Nonostante la forte crescita del prezzo, sembra proprio che le balene di Bitcoin non abbiano al momento alcuna intenzione di vendere. Stando ai dati fatti registrare il 7 marzo, ammonta a 2.104 il numero di indirizzi che sono in possesso di almeno mille BTC. Un numero in crescita, anche se ancora inferiore al record del 2021, quando il prezzo dell’icona crypto era attestato a quota 46mila dollari.

Secondo alcuni analisti, tale aumento potrebbe essere ricondotto al ruolo assunto dagli Exchange Traded Fund spot. Il 4 marzo, infatti, gli ETF Bitcoin hanno oltrepassato la soglia dei 52,5 miliardi di dollari, in termini di trading cumulativo.

Perché le balene non vendono Bitcoin?

In un post su X (ex Twitter) pubblicato il 7 Marzo, Julio Moreno, responsabile della ricerca presso la società di intelligence on-chain CryptoQuant, ha affermato: “La crescita delle quote Bitcoin detenute dalle whale sta diventando parabolica.” Un’affermazione supportata del resto dai dati di Glassnode.

Un trend che si verifica in contemporanea con la modesta impennata dei trasferimenti dalle balene agli scambi. Si è verificata in questo caso appena una modesta crescita, se rapportata a quella dei precedenti periodi di forte crescita o calo del mercato.

Dall’analisi delle metriche, risulta come sia in atto un forte afflusso di nuovi investitori. Nonostante ciò, le whale non sembrano intenzionate per il momento ad abbandonare le posizioni prese.

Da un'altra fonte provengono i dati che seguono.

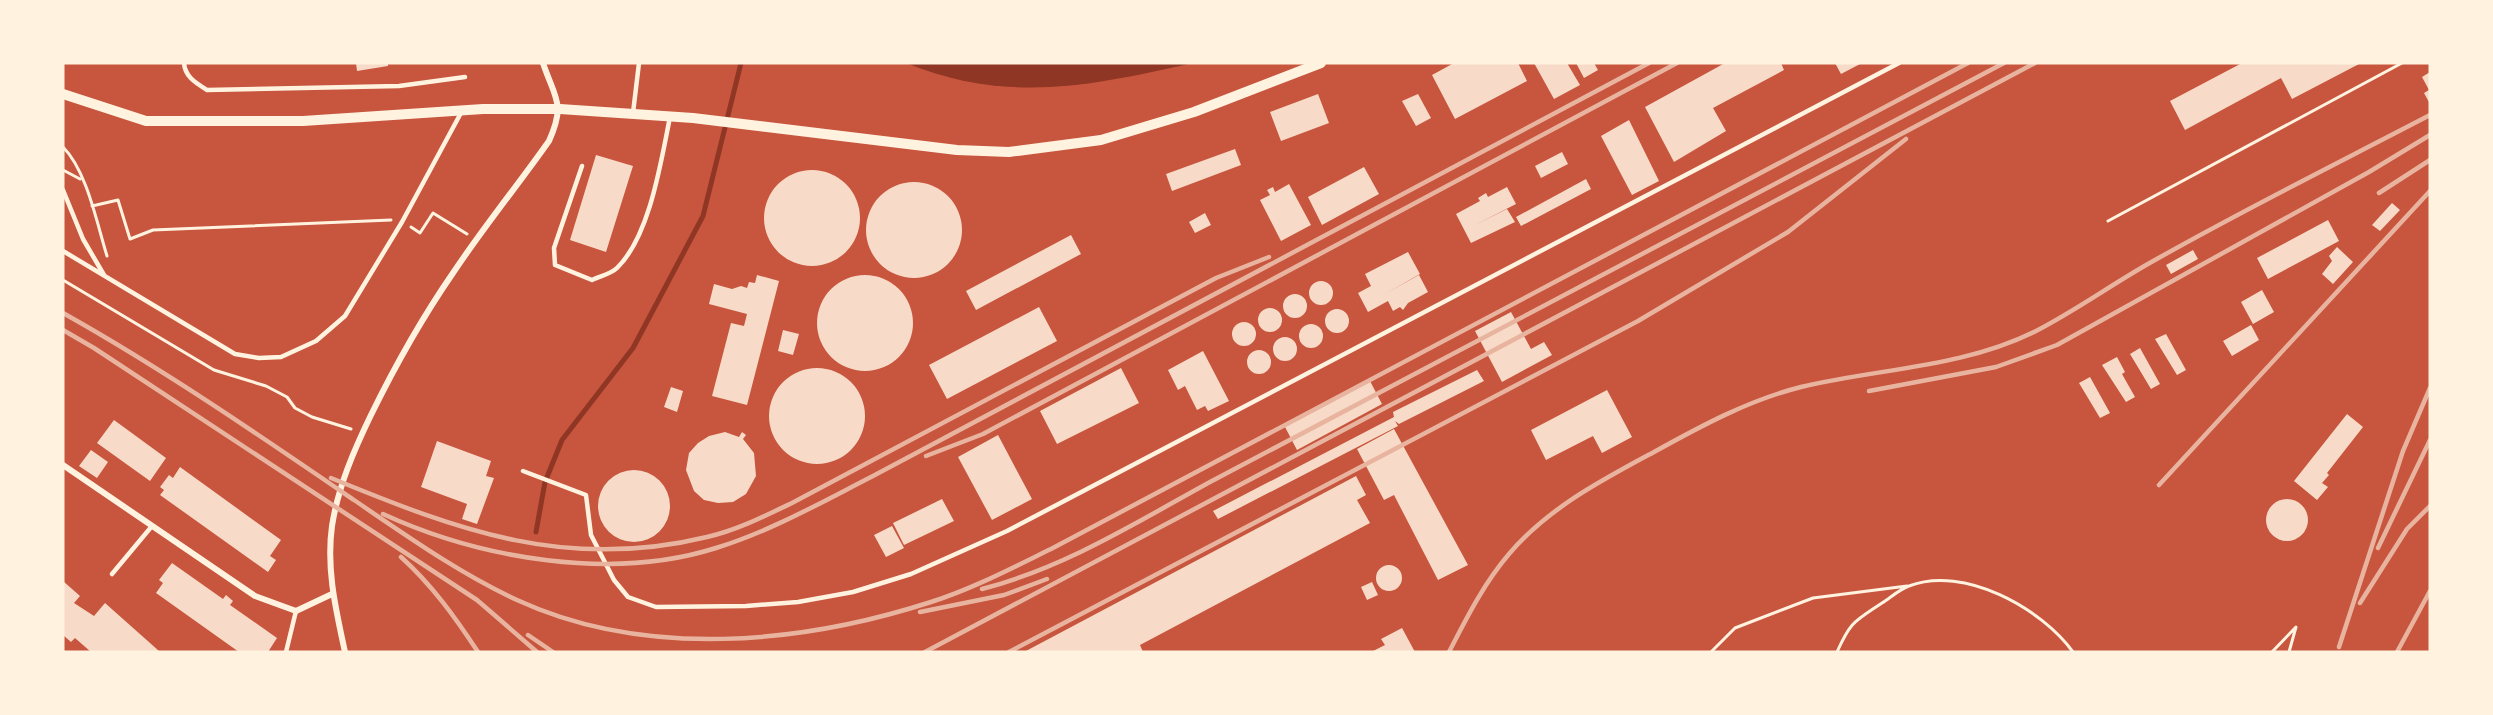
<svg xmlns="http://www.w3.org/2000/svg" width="2493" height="715" viewBox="0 0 2493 715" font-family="Overpass,sans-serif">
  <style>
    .water { fill: #8f3625 }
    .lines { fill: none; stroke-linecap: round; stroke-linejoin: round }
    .stream { stroke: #8f3625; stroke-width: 5 }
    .building { fill: #f7dbc8 }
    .path { stroke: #fff3e0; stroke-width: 3 }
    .service { stroke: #fff3e0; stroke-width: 4.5 }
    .minor { stroke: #fff3e0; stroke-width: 6 }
    .tertiary { stroke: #fff3e0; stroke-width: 10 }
    .rail { stroke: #e9b49f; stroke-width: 4.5 }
  </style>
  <rect width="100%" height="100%" fill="#c8553d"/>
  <!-- water -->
  <path class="water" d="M906,63h287c-102,23 -187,41 -287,0z"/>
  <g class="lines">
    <!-- stream -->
    <path class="stream" d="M536,532l9,-50 17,-42 71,-92 70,-132 38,-153"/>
  </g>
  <!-- building -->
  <path class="building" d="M356,63h32v3l-31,5z
    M1454,63h64l9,18 -72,38 -23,-44z
    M1534,63h33l13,22 -26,14z
    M1576,63h18l4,7 -14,8z
    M1725,63h56l3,7 -71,38 13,23 -52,31 -29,-55z
    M1835,63h27l-21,11z
    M2242,63h119l-69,36 -11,-21 -96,52 -15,-29z
    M2430,72v32l-6,-11 5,-3 -7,-13z
    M1318,94l11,29 -48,18 -11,-29z
    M1418,94l13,24 -15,8 -14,-25z
    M1629,120l30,61 -27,14 -31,-59z
    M1235,149l6,16 -69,26 -6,-17z
    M1562,152l6,12 -27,14 -6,-12z
    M596,155l37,11 -27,86 -36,-12z
    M1364,167l15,27 -57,31 -14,-28z
    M764 218a48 48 0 1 1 96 0a48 48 0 1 1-96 0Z
    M1586,179l5,10 -70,37 -5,-9z
    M866 230a48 48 0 1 1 96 0a48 48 0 1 1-96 0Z
    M1289,184l22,41 -30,16 -21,-41 10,-5 -3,-5 6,-3 2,5z
    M1507,187l9,17 -43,22 34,-17 8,13 -44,21 -15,-29 24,-13 -2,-3 8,-5 2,4z
    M2392,203l8,7 -20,21 -8,-6z
    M1205,213l6,12 -16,8 -6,-11z
    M2328,220l11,21 -71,38 -11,-21z
    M1071,235l10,19 -105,56 -10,-19z
    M2337,247l16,15 -20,22 -11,-10 10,-13 -3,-5z
    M2193,250l5,9 -27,15 -5,-9z
    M1408,252l12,22 -35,20 34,-19 9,17 -20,11 -5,7 -3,-3 -7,4 -5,-10 -20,11 -10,-19 13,-7 -6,-12z
    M757,275l22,6 -32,124 -35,-9 19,-73 13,3 3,-12 -38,-10 5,-20 18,5 9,-3 6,2 2,-6 6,1z
    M817 323a48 48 0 1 1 96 0a48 48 0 1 1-96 0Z
    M1309 293a12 12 0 1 1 24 0a12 12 0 1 1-24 0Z
    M2262,290l12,22 -21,12 -12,-22z
    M1283 306a12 12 0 1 1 24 0a12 12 0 1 1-24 0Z
    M1039,307l18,34 -110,58 -18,-34z
    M1258 320a12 12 0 1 1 24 0a12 12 0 1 1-24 0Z
    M1325 321a12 12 0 1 1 24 0a12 12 0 1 1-24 0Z
    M1511,312l20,37 13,-7 8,13 -50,27 -27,-51z
    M1232 334a12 12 0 1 1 24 0a12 12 0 1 1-24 0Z
    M1299 336a12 12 0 1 1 24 0a12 12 0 1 1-24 0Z
    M2251,325l8,15 -27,16 -9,-15z
    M783,330l16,4 -6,21 -15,-4z
    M2166,334l20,36 -9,5 -22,-36z
    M1273 349a12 12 0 1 1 24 0a12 12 0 1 1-24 0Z
    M2140,348l20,36 -9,5 -21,-35z
    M1247 362a12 12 0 1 1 24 0a12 12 0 1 1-24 0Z
    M1203,351l26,50 -21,10 -3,-5 -8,4 -12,-24 -7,4 -10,-20z
    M2117,357l8,15 -3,2 13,23 -9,5 -24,-37z
    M1121,368l18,35 -82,41 -17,-33z
    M769 416a48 48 0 1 1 96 0a48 48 0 1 1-96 0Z
    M1477,370l7,11 -85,43 -4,-3 3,5 -180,93 -5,-8 181,-94 -1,-5z
    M2090,377l20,36 -10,5 -21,-35z
    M1370,381l12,23 -85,46 -12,-23z
    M671,387l12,4 -6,21 -13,-5z
    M1607,390l25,47 -30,16 -9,-17 -47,24 -15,-30z
    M2347,414l16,13 -36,46 2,2 -7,8 6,4 -11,13 -23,-19z
    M114,420l52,38 -16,23 -53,-38z
    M1394,429l74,136 -30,15 -44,-85 -10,5 -27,-51z
    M725,432l14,5 3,-5 4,3 -3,4 11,14 2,23 -10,18 -13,8 -15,1 -14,-3 -10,-9 -8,-21 3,-17 9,-10 11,-7z
    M998,435l34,64 -40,21 -34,-63z
    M437,441l54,20 -5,15 8,2 -17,46 -15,-5 5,-15 -46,-17z
    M91,450l17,12 -11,16 -18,-12z
    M180,467l101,73 -11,16 6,4 -8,12 -108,-77 4,-5 -4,-3 9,-12 4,3z
    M598 506a36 36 0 1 1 72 0a36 36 0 1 1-72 0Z
    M1356,476l10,19 -9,5 13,23 -230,122 3,7h-119z
    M942,499l12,22 -50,24 -11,-22z
    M2266 520a21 21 0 1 1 42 0a21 21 0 1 1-42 0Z
    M892,526l12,22 -18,9 -12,-22z
    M172,563l51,36 3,-4 7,6 -3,4 47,33 -9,14h-29l-83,-59 7,-10 -4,-3z
    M1376 578a13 13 0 1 1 26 0a13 13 0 1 1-26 0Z
    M63,581l17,15 -6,7 20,13 11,-13 54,48 -68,1 -16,-14 -4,4 -8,-7z
    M1372,582l6,13 -11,5 -6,-13z
    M1402,628l13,24h-44l14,-7 -4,-6z"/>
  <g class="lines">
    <!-- path -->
    <path class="path" d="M63,147c24,24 34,77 44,109
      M63,170l17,9
      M92,206l26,-6 12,39 23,-9 238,-10
      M2108,221l294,-158
      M411,227l9,6 13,-20 34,21
      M63,280l151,90 52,16 21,11 8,11 17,9 39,12
      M1711,652l24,-24 78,-30 94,-12
      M1837,652c14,-31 17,-30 45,-49 8,-5 18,-14 27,-17 55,-21 132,22 164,66
      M2272,652l24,-25 -7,25"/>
    <!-- service -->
    <path class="service" d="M184,63c1,14 12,20 23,27l192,-4 66,-9
      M633,113l6,-50
      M582,166l-28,82 1,17 37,15c8,-4 19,-6 25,-12 33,-32 44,-107 53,-151
      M63,190l20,49 21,36
      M63,251l172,103 24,4 22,-1 35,-16 29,-25 57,-94 60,-111
      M523,471l63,24 5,40 23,45 14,17 28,10 90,-1 52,-4 55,-10 58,-18 96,-43 892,-468
      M112,574l40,-48
      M286,652l10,-41"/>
    <!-- minor -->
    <path class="minor" d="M63,465l192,131 41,15 36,-17
      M345,652c-9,-42 -19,-83 -13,-126 6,-39 22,-76 39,-111 24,-49 51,-97 82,-142 30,-45 65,-88 96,-132 17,-38 6,-42 -6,-78"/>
    <!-- tertiary -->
    <path class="tertiary" d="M63,94l83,27h157l180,-12h77l133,9 264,32 52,2 92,-12 93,-28 127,-49"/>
    <!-- rail -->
    <path class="rail" d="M2379,193l51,-33
      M63,313c100,56 196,122 291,187 53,36 105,73 163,100 128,59 284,44 414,2 41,-13 81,-34 120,-53l917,-486
      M63,330l31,18 383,252 60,52
      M1869,391l127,-24 61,-22 312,-173 61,-37
      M926,456l57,-22 694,-371
      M331,478c129,53 236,93 376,59 30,-7 58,-21 85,-34l424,-225 53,-21
      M2159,485l271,-294
      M383,514c98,45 229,67 333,34 55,-17 106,-46 157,-72l776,-413
      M2378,548l52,-108
      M401,557c31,28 54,60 77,95
      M982,589c82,-21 155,-67 228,-107l794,-419
      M2360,603l47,-74 23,-23
      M920,612l84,-17 43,-16
      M528,635l25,17
      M2339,647l64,-196 27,-63
      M925,652l1110,-589
      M1009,652l629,-331 150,-89 118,-93
      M1449,652c17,-33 35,-69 60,-98 39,-46 93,-74 145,-102 47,-26 95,-52 147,-65 79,-19 161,-19 235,-56 41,-21 79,-49 119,-71 90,-51 183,-97 275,-145
      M2397,652l33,-61"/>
  </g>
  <!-- border -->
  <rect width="2493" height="715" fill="none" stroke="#fff3e0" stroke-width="129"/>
</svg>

Naturalmente in molti si chiedono il motivo per il quale le balene non siano propense a vendere a questi livelli di prezzo. La risposta è in fondo abbastanza semplice: si attendono un ulteriore forte aumento di prezzo nel corso delle prossime settimane.

Una speranza che, del resto, non sembra campata in aria. Se l’approvazione degli ETF Spot su BTC sta già esercitando la sua influenza, quella del quarto halving è soltanto all’inizio. Se è vero che molti investitori cercano l’icona crypto preventivando la crescita con l’approssimarsi dell’evento, l’onda di piena è previsto per i momenti successivi al dimezzamento delle ricompense spettanti ai minatori.

Anche qui, il motivo è facilmente ravvisabile: dopo l’evento il ritmo di estrazione dei nuovi token è destinato a calare, dando luogo ad una spirale deflazionistica. Questo è il primo dato di fatto con cui i mercati dovranno fare i conti. Ma non il solo.

Il Bitcoin sta diventando sempre più raro, sul mercato

Uno dei dati di cui si è parlato poco, sin qui, è quello relativo al fatto che è sempre più raro riuscire a reperire Bitcoin sul mercato, se non sui canali di vendita maggiori. Più di un esperto di crypto lo ha messo in rilievo, ma questo dato è stato sinora scarsamente citato, quando si cerca di capire il motivo per cui il prezzo di BTC continui a crescere a ritmi intensivi.

Ad aggravare questa penuria sono stati gli ETF spot, che negli Stati Uniti trainano con forza la domanda. Basti pensare in tal senso al BlackRock iShares Bitcoin Trust, che il passato 5 marzo ha fatto registrare il suo massimo afflusso giornaliero, conseguendo 778 milioni di dollari.

Naturalmente, a fronte del comportamento anomalo delle balene, più di un investitore ha iniziato a interrogarsi su dove potrebbe arrivare a questo punto Bitcoin. Se la vecchia previsione di John McAfee, che prevedeva lo sfondamento di quota un milione di dollari, è da considerare una sorta di boutade, quelle che indicavano la quota di 100mila sono invece sempre più attuali.

Una quota che è del resto stata indicata con chiarezza da Standard Chartered. È stato il responsabile della ricerca sugli asset digitali della società, Geoff Kendrick, a formulare il pronostico, quasi un anno fa. Se qualcuno pensava ad un’esagerazione, quanto sta accadendo in questi giorni ha riportato in auge le sue parole.